▸ YOUR OBJECTIVE: In the listing below, how many lines include "translate"? Give the number and no other text.

▸ DATA SECTION:
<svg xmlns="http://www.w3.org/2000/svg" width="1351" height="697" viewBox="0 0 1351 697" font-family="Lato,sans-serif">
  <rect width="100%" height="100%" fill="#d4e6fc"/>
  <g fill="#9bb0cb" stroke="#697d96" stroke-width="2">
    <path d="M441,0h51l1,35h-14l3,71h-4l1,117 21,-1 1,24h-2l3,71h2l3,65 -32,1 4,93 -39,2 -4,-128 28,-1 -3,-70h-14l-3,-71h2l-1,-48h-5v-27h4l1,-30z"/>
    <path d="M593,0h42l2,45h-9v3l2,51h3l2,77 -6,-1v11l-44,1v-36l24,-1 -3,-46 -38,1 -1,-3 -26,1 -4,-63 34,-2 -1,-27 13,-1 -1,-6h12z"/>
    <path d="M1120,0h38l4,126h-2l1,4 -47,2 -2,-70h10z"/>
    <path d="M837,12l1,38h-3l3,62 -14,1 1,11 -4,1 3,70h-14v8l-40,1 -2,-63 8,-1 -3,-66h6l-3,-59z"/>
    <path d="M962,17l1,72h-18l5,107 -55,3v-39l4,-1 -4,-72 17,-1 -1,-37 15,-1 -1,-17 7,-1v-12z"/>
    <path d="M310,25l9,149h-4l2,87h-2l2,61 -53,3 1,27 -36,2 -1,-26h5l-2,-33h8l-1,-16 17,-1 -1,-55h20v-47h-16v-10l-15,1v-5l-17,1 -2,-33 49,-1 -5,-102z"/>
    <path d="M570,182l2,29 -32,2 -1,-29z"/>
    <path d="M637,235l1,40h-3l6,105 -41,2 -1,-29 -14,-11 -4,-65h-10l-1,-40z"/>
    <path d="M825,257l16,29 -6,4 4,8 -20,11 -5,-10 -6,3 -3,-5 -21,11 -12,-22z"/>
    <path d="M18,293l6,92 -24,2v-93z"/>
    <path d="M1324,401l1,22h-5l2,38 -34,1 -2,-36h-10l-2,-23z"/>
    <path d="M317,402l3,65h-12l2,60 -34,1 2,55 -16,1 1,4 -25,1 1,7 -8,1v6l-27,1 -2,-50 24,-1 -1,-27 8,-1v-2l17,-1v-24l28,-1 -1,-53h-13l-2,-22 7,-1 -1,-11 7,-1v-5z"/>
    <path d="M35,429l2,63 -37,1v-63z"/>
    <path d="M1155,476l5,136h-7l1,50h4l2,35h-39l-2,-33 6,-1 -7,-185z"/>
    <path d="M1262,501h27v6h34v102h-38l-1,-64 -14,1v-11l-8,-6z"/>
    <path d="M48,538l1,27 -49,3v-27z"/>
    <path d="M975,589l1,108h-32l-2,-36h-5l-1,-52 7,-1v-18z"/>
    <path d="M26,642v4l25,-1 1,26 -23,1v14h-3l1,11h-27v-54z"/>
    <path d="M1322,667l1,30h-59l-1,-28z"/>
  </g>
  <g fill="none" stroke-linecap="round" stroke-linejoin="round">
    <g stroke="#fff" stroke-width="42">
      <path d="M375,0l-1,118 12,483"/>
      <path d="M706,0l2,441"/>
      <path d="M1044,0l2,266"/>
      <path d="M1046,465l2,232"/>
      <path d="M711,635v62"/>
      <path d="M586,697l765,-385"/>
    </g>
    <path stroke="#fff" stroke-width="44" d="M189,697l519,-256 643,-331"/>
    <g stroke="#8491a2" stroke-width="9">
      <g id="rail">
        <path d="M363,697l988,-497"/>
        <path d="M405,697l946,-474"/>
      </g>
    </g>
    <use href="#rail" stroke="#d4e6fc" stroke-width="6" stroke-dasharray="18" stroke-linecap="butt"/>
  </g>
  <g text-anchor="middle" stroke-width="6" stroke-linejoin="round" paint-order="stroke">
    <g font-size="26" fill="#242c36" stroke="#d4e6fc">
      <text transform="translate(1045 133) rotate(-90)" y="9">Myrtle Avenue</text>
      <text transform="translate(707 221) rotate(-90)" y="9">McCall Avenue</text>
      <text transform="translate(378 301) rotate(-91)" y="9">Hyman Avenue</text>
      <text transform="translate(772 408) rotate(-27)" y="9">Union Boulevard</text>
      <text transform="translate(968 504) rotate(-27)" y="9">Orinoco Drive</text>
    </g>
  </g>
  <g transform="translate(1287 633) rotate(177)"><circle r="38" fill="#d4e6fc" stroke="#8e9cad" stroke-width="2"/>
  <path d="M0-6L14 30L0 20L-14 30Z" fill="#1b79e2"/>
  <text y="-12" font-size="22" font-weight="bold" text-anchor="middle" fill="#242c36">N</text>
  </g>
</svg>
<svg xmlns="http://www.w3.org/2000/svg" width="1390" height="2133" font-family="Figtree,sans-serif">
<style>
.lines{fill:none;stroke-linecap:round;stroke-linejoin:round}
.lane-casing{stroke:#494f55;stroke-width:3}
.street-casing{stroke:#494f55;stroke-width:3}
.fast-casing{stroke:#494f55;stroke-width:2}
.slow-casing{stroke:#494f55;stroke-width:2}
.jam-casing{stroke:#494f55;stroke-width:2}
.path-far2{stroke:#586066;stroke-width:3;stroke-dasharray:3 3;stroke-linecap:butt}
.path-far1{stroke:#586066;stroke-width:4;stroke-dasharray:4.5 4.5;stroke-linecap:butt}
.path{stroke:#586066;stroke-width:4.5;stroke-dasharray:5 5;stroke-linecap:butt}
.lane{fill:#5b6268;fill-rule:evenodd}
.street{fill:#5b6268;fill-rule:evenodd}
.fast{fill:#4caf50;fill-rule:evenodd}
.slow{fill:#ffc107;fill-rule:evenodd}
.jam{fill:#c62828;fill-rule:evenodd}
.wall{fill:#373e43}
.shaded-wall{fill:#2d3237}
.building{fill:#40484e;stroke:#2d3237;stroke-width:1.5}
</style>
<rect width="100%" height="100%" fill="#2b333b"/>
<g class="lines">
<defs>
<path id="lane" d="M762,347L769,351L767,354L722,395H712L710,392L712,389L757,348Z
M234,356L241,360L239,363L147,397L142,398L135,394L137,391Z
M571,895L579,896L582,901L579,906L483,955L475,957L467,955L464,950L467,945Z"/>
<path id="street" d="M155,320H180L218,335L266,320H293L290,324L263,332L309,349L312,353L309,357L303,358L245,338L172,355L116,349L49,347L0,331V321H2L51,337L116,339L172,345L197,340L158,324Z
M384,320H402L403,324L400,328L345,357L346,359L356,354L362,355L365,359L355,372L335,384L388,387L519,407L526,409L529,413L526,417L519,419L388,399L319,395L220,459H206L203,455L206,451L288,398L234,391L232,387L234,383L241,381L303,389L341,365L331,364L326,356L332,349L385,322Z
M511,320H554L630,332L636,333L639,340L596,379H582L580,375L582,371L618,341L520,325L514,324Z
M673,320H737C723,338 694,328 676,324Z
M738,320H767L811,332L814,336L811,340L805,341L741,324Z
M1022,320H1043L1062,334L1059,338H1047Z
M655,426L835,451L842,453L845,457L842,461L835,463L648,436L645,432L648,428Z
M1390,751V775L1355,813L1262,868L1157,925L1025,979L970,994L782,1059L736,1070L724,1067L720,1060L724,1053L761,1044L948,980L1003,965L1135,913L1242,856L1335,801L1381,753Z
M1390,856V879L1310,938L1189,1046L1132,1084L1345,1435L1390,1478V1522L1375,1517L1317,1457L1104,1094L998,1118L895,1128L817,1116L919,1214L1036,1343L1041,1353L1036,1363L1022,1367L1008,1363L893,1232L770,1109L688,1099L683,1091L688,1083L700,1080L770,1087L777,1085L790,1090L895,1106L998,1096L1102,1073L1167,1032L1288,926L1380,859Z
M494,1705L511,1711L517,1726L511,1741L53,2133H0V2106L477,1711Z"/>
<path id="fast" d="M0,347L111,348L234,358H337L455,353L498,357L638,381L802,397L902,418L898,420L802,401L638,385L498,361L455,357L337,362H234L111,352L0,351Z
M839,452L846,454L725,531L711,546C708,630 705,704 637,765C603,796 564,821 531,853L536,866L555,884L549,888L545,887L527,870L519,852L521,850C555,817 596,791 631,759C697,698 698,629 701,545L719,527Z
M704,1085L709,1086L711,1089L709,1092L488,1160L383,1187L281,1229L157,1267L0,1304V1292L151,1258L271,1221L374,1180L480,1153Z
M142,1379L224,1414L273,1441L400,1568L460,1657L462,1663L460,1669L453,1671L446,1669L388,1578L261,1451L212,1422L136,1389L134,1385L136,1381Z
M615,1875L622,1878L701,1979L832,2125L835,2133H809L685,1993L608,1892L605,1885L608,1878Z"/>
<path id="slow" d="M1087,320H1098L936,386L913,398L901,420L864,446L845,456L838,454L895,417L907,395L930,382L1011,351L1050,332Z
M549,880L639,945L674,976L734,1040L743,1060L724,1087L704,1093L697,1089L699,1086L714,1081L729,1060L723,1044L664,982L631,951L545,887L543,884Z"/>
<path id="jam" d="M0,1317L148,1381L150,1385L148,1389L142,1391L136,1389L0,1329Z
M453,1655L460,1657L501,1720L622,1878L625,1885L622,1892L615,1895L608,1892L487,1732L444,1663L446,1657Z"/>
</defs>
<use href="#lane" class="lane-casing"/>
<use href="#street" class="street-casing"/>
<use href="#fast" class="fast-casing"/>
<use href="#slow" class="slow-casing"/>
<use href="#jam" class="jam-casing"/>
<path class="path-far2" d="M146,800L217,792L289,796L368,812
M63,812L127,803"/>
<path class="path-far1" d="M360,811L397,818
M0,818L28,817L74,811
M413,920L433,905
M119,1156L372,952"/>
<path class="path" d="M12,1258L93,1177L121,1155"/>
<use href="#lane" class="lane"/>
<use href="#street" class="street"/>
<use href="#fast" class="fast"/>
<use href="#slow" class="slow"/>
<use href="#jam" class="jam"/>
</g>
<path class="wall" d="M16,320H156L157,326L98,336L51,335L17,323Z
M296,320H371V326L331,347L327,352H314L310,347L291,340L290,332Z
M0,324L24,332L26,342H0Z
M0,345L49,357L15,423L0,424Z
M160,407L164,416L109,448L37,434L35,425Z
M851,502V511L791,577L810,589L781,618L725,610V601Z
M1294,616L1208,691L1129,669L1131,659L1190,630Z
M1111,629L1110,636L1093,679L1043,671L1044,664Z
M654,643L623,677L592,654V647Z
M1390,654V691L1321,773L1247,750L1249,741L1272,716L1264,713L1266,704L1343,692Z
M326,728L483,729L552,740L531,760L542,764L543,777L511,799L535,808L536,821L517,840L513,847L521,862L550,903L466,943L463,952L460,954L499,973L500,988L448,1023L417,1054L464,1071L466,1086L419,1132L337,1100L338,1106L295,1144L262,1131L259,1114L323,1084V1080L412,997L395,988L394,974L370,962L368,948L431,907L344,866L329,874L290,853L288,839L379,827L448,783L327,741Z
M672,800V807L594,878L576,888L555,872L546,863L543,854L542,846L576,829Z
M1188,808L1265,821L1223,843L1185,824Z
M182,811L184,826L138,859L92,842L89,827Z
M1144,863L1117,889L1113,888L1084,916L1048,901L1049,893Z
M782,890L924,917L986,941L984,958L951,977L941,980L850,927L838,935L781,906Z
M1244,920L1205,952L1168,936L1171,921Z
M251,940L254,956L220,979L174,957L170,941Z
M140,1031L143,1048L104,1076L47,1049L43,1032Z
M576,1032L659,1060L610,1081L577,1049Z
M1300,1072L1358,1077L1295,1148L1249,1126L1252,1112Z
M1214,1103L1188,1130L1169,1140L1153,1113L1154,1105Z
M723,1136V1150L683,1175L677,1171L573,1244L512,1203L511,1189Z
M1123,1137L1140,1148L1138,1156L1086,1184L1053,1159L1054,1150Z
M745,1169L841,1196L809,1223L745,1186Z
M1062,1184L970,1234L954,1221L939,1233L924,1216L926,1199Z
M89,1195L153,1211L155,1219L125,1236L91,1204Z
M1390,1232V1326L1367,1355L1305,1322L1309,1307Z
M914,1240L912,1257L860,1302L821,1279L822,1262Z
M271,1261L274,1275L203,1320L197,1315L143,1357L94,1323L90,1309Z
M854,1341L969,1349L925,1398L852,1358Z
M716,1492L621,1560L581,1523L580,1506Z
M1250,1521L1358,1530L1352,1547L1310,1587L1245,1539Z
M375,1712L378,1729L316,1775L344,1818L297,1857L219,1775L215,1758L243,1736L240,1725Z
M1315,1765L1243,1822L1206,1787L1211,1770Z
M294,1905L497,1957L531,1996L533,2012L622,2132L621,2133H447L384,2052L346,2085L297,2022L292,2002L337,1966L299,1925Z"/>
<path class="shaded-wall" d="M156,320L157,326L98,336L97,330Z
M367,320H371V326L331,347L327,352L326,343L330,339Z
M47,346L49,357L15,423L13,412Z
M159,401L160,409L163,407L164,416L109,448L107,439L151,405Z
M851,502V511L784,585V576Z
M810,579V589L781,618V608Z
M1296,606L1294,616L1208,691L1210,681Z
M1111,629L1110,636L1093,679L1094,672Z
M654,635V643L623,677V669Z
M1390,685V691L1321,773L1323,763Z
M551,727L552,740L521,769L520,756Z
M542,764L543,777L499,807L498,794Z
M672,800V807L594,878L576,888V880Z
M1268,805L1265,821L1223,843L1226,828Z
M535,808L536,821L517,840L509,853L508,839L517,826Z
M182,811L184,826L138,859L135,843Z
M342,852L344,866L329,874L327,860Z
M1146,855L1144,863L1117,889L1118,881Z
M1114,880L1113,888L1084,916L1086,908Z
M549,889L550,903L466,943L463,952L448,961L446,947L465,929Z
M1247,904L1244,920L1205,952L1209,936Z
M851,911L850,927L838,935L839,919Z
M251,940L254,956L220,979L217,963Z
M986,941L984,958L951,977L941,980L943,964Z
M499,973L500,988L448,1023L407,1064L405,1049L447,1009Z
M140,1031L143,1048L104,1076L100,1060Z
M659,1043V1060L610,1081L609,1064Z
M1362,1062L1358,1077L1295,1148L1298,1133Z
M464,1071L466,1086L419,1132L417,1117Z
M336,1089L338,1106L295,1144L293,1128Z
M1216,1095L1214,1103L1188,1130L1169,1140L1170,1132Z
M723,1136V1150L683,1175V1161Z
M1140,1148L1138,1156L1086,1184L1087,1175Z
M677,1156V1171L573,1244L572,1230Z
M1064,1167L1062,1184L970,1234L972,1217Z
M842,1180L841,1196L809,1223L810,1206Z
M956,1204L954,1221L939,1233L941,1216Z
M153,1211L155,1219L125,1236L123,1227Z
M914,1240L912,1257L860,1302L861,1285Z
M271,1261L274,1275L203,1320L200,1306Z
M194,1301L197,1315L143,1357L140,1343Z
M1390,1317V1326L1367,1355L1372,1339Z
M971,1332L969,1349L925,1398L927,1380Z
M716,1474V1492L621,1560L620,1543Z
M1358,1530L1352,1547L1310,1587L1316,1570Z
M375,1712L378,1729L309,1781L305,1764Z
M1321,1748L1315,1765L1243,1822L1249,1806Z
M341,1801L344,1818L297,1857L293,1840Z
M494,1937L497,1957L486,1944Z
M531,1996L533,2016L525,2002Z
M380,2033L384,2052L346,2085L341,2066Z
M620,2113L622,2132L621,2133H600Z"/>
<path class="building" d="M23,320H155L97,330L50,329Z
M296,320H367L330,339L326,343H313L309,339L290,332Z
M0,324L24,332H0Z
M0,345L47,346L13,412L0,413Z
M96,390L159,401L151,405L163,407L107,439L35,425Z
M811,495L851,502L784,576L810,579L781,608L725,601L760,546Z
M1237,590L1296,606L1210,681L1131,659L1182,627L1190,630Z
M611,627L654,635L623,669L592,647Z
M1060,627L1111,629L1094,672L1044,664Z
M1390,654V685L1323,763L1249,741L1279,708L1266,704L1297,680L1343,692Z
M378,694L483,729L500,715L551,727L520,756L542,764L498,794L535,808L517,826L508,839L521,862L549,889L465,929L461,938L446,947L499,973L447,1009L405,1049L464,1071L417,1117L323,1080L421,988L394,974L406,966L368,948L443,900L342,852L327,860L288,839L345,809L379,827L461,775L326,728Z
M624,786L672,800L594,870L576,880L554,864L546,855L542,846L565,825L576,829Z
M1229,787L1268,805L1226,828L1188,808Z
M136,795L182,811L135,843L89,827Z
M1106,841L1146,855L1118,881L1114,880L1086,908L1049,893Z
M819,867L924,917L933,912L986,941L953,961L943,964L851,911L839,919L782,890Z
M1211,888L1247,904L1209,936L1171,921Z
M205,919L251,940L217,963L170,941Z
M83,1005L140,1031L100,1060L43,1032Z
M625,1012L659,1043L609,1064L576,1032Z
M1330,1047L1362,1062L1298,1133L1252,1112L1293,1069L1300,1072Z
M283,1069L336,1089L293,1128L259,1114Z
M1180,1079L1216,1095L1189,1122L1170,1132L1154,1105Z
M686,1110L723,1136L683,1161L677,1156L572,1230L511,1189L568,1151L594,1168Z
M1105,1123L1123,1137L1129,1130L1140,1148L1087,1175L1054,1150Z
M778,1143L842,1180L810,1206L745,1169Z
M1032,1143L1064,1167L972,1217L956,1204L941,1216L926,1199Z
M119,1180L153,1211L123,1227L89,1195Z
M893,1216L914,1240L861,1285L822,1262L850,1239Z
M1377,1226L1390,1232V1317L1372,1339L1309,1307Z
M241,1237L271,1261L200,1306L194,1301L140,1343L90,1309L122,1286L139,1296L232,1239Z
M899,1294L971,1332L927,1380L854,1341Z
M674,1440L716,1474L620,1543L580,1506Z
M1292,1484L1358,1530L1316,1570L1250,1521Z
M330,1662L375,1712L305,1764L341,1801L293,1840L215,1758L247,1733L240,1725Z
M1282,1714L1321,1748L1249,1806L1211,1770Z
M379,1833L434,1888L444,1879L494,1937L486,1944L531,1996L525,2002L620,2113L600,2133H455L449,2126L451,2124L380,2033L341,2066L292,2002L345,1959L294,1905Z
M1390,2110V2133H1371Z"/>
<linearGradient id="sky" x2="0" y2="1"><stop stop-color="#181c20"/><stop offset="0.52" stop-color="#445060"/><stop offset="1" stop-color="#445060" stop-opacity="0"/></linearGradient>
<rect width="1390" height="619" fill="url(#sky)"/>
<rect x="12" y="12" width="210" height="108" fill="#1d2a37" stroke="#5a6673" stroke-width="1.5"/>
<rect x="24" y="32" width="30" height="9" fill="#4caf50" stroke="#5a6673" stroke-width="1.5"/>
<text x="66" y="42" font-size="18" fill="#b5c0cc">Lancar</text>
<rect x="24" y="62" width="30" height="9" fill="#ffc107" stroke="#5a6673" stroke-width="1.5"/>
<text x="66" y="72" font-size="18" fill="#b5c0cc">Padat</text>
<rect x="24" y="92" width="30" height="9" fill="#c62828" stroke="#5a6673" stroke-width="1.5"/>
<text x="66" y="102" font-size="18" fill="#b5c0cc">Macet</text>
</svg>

▸ SOLUTION: 6